AUSGANGSTEXT =
============================================================
Wäre alles nach Plan gegangen, hätte man sich an das Bild der schwarz-grauen E-Boote auf der Moskwa längst gewöhnt. Schon zum 1. Juli vorigen Jahres sollten die ihren Betrieb aufnehmen. Doch weil die Reederei Wodochod, die sie baut, betreibt und wartet, aus bekannten Gründen ohne westliche Bauteile auskommen musste, konnte sie den Termin nicht halten. Nun soll es ein Jahr später so weit sein.
Der auf 15 Jahre ausgelegte Vertrag der Stadt mit Wodochod sieht vor, dass die Firma bis Ende 2014 insgesamt 21 Wassertaxis liefert. Hergestellt werden sie auf einer Werft in St. Petersburg. Außerdem zeichnet Wodochod auch für den Bau von 23 schwimmenden Anlegestellen im Stadtgebiet verantwortlich.
Start mit zwei Linien
Der Linienverkehr soll zunächst mit neun Booten und auf zwei Strecken beginnen. Die eine führt westlich des Stadtzentrums vom Park Fili zum Kiewer Bahnhof und umfasst elf Haltestellen auf 12,5 Kilometern. Die andere deckt den dichtbesiedelten Südosten zwischen der Awtosawodskaja-Brücke und dem Stadtteil Petschatniki ab. Dort verteilen sich zehn Haltestellen auf acht Kilometer. Das soll nur der Anfang sein.
============================================================
LERNMATERIAL =

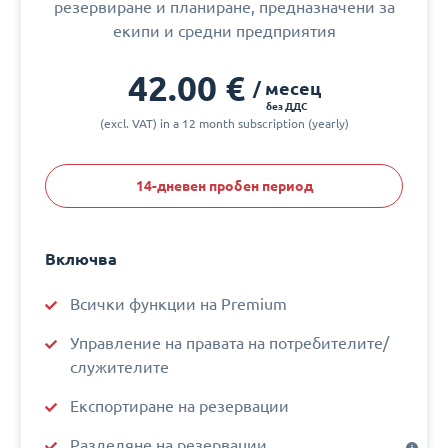
резервиране и планиране, предназначени за
екипи и средни предприятия
42.00 €
/ месец
без ДДС
(excl. VAT) in a 12 month subscription (yearly)
14-дневен пробен период
Включва
Всички функции на Premium
Управление на правата на потребителите/
служителите
Експортиране на резервации
Разделяне на резервации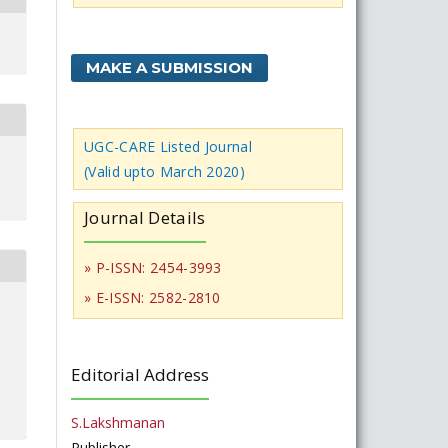
MAKE A SUBMISSION
UGC-CARE Listed Journal
(Valid upto March 2020)
Journal Details
» P-ISSN: 2454-3993
» E-ISSN: 2582-2810
Editorial Address
S.Lakshmanan
Publisher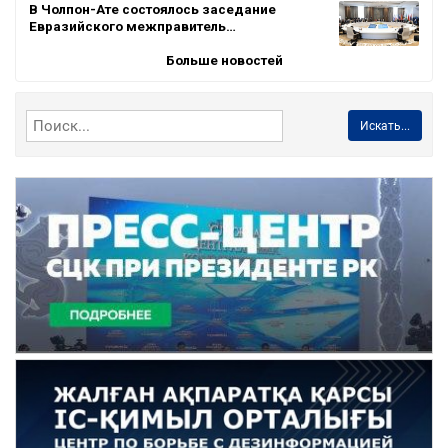
В Чолпон-Ате состоялось заседание
Евразийского межправитель…
Больше новостей
Искать...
============================================================
AUFGABENSTELLUNG =
Schreiben Sie den Text über die elektrischen Wassertaxis auf der Moskwa im Anschluss an seinen letzten Satz weiter.

LÖSUNG =
Bei der Stadt rechnet man fürs Erste mit 15.000 bis 16.000 Fahrgästen am Tag. Es wird erwartet, dass das neue Nahverkehrsmittel in erster Linie von Anwohnern jener Stadtviertel genutzt wird, die sich unmittelbar an der Moskwa befinden. Im Vergleich zu Bus oder Bahn könnten sie auf der Strecke bis zu einer Stunde Fahrzeit sparen, argumentieren die Behörden.
Wassertaxis für 50 Fahrgäste ausgelegt
Die E-Boote haben eine Länge von 22 Metern und ein Fassungsvermögen von 50 Passagieren. Ausgestattet sind sie mit Panoramafenstern, Stellplätzen für Fahrräder oder E-Roller, USB-Anschlüssen, Wi-Fi und Tischen für die Arbeit mit dem Notebook. Die Höchstgeschwindigkeit liegt bei 22 Kilometern pro Stunde. Der Betrieb ist zu jeder Jahreszeit möglich. Im Winter wird den Booten bei Bedarf ein kleiner Eisbrecher zur Seite gestellt.
Beispiele für Linienverkehr auf Flüssen und anderen Gewässern gibt es weltweit, von Kopenhagen bis Istanbul und von Tokio bis New York. Meist wird in diesem Zusammenhang von Wassertaxis oder Wasserbussen gesprochen. In Russland hat sich die Bezeichnung Flussstraßenbahn eingebürgert.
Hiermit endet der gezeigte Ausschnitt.